In order to better develop the four points introduced by the aid plan, the organization identifies six distinct funding projects to be implemented over a 15-month period in sectors such as agriculture, food and social protection:

  • $ 125 million project to encourage the development of the agricultural sector in Jordan, strengthen competitiveness and inclusion in the sector and guarantee food security in the medium and long term.
  • $ 300 million project to enhance access to the free market in Bolivia and the adoption of eco-sustainable agricultural techniques.
  • $ 315 million project to strengthen the nutrition system in Chad, Ghana and Sierra Leone and ensure its resilience in the face of the food crisis caused by conflicts.
  • $ 500 million “Emergency Food Security and Resilience Support” project to ensure resilience in the face of the ongoing food crisis in Egypt and support ongoing reforms to improve nutrition systems.
  • $ 130 million project to reduce the economic impact of the war in Ukraine by supporting the import of wheat by protecting small producers in Tunisia.
  • $ 2.3 billion project called “Resilient Food Systems for South-East Africa” to help increase the resilience of food systems to address growing insecurity in the regions of South-East Africa.

 In addition to these six separate funding projects, the report focuses on the aftermath of the food crisis that has hit Ukraine as a result of the ongoing conflict. 

To deal with the crisis, on 22 July Ukraine and Russia signed, thanks to the Turkish mediation, the agreement on the export of wheat called the Black Sea Initiative. The initiative ensures the safe passage of tens of millions of tons of grain through the black Sea from the Ukrainian ports of Odessa, Chornomorsk and Yuzhne. From the beginning of the war, on February 24, to the signing of the agreement, ships loaded with grain had been stranded in Ukrainian ports.

Given the importance of the agreement, on 17 November the United Nations announced the extension of the Black Sea Grain Initiative for 120 days - the deadline was set for 19 November. 

Despite the extension of the agreement, Ukraine has repeatedly requested to be able to include the ports of the southern region of Mykolaiv, through which 35% of Ukrainian food was exported before the war. The Russian response to requests has always been negative and continues to be.

Although the signing of this agreement by Russia and Ukraine has in fact guaranteed the safe resumption of the transport of grain, of which Ukraine is one of the main exporters in the world, avoiding a serious food crisis, grain exports remain considerably lower than pre-war levels. Furthermore, the initiative has helped to lower global wheat prices, but not that of wheat-based products such as bread and pasta which continues to remain high.

According to the analysis conducted by the report, the trade policies introduced by countries not affected by the conflict to limit its consequences have aggravated the food crisis.
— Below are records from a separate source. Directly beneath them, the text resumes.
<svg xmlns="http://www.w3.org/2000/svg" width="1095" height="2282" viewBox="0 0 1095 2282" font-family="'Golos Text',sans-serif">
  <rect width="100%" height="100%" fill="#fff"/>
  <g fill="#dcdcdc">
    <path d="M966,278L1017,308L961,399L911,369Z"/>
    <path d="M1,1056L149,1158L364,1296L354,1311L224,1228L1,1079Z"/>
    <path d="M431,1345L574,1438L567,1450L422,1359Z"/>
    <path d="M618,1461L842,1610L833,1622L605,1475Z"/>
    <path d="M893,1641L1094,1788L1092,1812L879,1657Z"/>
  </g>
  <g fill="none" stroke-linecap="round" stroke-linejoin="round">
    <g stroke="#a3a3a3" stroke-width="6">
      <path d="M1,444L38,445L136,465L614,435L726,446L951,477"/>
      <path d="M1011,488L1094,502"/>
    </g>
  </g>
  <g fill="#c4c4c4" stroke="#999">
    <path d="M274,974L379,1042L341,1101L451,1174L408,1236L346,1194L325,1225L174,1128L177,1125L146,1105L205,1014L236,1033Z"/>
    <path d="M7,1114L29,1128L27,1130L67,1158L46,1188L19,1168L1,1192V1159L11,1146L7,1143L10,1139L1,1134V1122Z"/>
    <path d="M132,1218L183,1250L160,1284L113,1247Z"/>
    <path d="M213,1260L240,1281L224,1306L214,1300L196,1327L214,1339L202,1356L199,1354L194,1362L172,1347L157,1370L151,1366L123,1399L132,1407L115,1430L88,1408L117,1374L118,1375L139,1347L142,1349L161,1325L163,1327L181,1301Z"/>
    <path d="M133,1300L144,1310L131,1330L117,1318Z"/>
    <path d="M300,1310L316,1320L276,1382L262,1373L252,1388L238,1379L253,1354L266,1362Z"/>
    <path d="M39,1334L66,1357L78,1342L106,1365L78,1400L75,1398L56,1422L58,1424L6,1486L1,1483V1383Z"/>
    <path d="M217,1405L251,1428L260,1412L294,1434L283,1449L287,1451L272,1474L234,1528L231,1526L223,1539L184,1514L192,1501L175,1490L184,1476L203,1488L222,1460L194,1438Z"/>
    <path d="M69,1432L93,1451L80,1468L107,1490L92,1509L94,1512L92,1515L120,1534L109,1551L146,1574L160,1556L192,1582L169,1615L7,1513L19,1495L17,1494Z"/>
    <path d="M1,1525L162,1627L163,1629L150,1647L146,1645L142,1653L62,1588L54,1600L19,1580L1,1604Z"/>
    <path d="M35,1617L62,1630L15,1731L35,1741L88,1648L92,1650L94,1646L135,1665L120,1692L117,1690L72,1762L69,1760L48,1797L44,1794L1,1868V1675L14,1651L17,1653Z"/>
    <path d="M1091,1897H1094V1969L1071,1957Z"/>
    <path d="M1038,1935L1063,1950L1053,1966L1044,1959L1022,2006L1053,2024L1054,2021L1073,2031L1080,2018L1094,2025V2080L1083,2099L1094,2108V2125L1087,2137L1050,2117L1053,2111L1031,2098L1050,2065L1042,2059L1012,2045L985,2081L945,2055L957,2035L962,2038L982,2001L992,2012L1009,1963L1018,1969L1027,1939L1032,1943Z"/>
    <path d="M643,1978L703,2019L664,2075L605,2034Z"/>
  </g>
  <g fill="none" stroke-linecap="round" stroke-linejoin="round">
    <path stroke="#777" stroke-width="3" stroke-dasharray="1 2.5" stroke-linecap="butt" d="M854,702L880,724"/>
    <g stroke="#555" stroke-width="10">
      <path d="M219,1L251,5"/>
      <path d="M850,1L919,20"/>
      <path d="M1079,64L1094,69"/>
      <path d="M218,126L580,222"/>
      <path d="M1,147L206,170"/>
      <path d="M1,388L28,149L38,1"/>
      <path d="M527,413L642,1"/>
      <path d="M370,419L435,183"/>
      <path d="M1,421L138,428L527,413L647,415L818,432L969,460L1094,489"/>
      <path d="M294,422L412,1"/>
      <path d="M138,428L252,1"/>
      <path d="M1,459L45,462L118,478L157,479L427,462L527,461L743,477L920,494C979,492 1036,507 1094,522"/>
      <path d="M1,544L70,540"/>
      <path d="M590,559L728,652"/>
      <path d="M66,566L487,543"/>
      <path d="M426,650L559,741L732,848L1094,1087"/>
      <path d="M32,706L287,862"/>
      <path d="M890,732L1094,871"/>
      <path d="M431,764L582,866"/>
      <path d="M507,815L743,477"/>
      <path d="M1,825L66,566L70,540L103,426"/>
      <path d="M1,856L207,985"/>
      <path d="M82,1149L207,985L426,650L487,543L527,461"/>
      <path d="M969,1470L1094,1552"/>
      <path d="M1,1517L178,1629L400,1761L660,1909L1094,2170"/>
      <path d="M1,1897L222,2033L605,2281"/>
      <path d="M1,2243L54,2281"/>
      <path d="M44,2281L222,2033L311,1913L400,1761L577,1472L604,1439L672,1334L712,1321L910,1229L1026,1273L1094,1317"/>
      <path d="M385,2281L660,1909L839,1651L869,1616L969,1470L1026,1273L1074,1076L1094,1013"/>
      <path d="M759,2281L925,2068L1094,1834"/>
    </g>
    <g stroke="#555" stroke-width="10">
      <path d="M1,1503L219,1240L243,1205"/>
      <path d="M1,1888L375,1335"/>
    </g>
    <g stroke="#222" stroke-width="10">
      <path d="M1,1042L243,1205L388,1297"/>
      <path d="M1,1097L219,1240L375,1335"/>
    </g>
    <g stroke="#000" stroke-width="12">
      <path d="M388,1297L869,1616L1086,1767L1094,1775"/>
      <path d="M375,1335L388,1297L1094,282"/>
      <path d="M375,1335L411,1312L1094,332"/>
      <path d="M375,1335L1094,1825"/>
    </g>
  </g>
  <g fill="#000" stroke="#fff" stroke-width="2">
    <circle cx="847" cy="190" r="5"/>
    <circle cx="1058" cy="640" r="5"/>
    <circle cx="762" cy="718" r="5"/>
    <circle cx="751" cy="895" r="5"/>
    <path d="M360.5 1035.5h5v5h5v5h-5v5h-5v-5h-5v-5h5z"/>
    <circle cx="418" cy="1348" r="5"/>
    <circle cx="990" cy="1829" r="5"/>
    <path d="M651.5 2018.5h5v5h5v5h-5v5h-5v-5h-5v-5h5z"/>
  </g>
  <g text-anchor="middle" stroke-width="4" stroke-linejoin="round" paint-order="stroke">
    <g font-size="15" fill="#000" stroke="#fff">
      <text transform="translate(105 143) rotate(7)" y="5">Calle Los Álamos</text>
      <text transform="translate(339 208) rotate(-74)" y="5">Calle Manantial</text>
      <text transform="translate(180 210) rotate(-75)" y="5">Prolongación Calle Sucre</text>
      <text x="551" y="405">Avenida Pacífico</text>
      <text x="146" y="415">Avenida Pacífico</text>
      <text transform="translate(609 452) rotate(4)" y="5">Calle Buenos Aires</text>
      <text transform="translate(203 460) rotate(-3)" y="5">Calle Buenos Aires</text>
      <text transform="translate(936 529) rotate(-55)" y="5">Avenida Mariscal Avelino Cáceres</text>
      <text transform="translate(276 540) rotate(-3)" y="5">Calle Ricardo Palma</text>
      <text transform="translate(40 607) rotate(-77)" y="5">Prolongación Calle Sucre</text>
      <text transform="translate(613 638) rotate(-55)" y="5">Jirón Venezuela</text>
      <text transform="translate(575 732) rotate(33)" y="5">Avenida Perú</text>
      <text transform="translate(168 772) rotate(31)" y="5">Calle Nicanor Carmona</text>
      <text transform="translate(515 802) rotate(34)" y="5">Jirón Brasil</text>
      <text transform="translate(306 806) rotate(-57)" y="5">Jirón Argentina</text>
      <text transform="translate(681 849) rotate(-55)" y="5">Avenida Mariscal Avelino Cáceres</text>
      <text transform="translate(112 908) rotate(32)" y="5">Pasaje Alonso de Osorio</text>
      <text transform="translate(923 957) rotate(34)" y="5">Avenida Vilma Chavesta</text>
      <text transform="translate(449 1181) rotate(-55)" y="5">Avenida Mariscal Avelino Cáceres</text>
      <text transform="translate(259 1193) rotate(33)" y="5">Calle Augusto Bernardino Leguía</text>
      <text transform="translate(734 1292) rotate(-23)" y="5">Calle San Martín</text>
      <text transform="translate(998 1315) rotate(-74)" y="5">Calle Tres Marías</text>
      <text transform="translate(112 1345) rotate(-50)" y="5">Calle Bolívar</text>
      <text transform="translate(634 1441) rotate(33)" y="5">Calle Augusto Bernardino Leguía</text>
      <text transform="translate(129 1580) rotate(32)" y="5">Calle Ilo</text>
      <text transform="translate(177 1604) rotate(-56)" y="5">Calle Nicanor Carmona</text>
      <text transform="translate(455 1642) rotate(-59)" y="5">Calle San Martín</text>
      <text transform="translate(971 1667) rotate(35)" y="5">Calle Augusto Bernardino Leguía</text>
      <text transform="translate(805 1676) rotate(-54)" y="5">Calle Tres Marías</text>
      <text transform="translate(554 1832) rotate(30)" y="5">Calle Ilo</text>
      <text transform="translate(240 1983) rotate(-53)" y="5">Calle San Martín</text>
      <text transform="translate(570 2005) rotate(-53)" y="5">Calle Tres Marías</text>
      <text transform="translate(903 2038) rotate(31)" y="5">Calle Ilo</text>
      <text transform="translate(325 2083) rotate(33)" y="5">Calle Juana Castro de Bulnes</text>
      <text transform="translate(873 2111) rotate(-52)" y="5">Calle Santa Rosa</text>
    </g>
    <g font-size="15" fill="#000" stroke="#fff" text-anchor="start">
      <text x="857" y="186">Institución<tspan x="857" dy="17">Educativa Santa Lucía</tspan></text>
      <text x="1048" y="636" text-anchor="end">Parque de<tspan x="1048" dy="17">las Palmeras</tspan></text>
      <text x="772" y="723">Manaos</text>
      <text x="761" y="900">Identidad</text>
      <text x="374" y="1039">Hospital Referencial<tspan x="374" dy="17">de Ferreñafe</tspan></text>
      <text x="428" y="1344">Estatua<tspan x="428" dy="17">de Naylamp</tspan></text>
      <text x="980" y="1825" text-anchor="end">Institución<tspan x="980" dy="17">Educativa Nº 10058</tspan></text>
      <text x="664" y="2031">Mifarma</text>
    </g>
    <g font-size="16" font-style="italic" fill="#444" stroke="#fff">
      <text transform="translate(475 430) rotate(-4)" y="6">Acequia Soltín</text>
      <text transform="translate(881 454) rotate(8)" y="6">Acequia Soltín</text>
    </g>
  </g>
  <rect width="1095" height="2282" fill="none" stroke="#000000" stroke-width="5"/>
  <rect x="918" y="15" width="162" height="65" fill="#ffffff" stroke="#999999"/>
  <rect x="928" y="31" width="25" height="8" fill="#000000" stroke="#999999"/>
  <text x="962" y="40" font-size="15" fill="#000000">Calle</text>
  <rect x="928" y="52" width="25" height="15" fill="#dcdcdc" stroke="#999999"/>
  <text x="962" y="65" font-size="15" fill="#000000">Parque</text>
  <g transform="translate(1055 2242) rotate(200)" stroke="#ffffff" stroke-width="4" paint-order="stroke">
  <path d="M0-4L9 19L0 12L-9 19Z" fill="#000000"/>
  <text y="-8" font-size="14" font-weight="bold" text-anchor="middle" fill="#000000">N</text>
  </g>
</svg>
In fact, the introduction of food export bans and export restrictions in an attempt to increase domestic supply and reduce its prices have resulted in excessive restrictions on food trade.

The increase in prices in the food sector has rapidly spread the crisis globally, increasing phenomena of extreme poverty, food insecurity and therefore consequent malnutrition.

The aid plan introduced by the World Bank Organization, worth a total of $ 30 billion dollars, is trying, on the one hand, to encourage governments to take trade policy initiatives that can reverse this trend and, on the other, to support the populations of the territories most affected and therefore most at risk.